Ja: Junge Menschen haben ein geringeres Risiko, an Covid-19 zu sterben. Und nein: Das ist kein Freibrief. England klagt bereits, dass vermehrt Patienten in ihren 30ern oder gar 20ern, die körperlich fit und nicht vorerkrankt waren, auf den Intensivstationen liegen. Vielleicht sollten wir also die menschliche Natur doch nicht ganz vergessen: Angeblich haben sich  Jugendliche mit gefälschten Tests durch die Nacht gemogelt  und andere angesteckt. „Na dann, gute Nacht!“ (Redewendung für: Das ist  schlimm) ist als Replik zu wenig.

Susanne Mauthner-Weber ist Wissenschaftsredakteurin

Contra

Zuallererst will ich  herausstreichen, dass alle, die in der Nachtgastronomie bzw. Eventbranche tätig sind, in diesen Zeiten wohl am meisten leiden. Nicht nur, dass sie die Allerletzten waren, die seit dem Pandemiebeginn  wieder ihrer normalen Arbeit nachgehen durften. Ihnen werden seither auch noch alle paar Wochen neue Verordnungen hingeschleudert, um deren Einhaltung und Umsetzung sie sich in ihren Lokalen gefälligst selbst zu kümmern haben. 

So wurde aus der 3G-Regel für Clubs, Bars und Co. inzwischen die 2G-Regel. Dass das bekannte Frequency-Festival in St. Pölten, das im Normalfall bis zu 200.000 Besucher anlockt, nach mühsamster Organisation doch noch kurzfristig abgesagt werden musste, bildet den traurigen Höhepunkt. 

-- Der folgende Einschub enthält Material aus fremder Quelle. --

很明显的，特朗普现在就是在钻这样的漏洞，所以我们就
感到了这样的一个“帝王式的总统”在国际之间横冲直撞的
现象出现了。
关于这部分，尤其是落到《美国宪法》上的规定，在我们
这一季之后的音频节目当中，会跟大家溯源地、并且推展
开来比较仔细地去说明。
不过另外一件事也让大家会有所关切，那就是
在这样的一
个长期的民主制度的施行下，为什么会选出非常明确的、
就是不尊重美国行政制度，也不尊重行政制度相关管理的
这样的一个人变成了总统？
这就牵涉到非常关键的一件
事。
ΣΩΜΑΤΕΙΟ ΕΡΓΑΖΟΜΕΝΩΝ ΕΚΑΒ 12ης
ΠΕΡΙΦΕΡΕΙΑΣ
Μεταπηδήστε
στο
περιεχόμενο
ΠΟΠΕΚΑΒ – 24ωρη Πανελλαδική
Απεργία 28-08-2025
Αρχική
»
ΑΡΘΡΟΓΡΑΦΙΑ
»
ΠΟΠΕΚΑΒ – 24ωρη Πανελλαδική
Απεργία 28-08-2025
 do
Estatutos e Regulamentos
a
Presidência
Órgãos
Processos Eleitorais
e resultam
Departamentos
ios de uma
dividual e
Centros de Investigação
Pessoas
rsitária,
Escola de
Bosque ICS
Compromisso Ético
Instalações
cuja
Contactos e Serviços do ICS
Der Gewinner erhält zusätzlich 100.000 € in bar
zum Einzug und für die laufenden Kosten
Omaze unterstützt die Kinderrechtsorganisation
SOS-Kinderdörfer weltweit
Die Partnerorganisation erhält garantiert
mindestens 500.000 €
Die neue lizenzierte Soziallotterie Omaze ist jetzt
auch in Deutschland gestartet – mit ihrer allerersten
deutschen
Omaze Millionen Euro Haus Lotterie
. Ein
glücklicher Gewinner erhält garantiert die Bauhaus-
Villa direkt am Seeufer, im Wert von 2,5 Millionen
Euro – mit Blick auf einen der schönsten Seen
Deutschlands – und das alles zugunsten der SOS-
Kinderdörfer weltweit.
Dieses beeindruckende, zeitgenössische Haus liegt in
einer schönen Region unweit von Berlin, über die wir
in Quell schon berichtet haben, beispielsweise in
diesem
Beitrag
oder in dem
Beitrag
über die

Nun zum emotionalen Teil. Es ist als junger Mensch kaum mehr zu ertragen, dass sich die Jugend ständig aufgrund von institutionell getroffenen Fehlentscheidungen einschränken lassen muss. Ja, momentan sind vor allem bei den Jungen steigende Infektionszahlen   zu erkennen. Aber es hat auch nur etwa ein Drittel aller 25 bis 35-Jährigen schon zwei Impfdosen erhalten. Bei denen unter 25 sind es sogar nur acht Prozent.

Viel zu lange sind die Jungen während der Pandemie links liegen gelassen worden. Zuerst gab es für diejenigen, die nicht zufällig über die Arbeit zum Stich kamen, kein Impfangebot – jetzt, wo es das vielerorts ohne Voranmeldung gibt, gibt es ob der viel zu laschen Zutrittsregeln keinen Anreiz dafür. Dass eine reine Testkontrolle in Clubs absolut fahrlässig ist, hat jeder Experte schon lange vorher verkündet. 

Die traurige Lösung: Für viele wird erst der Anreiz bestehen, sich impfen zu lassen, wenn aus der 2G-Regel eine 1G-Regel wird: Zutritt nur für Geimpfte. Dazu braucht es ein entsprechendes Impfangebot – auch am Land.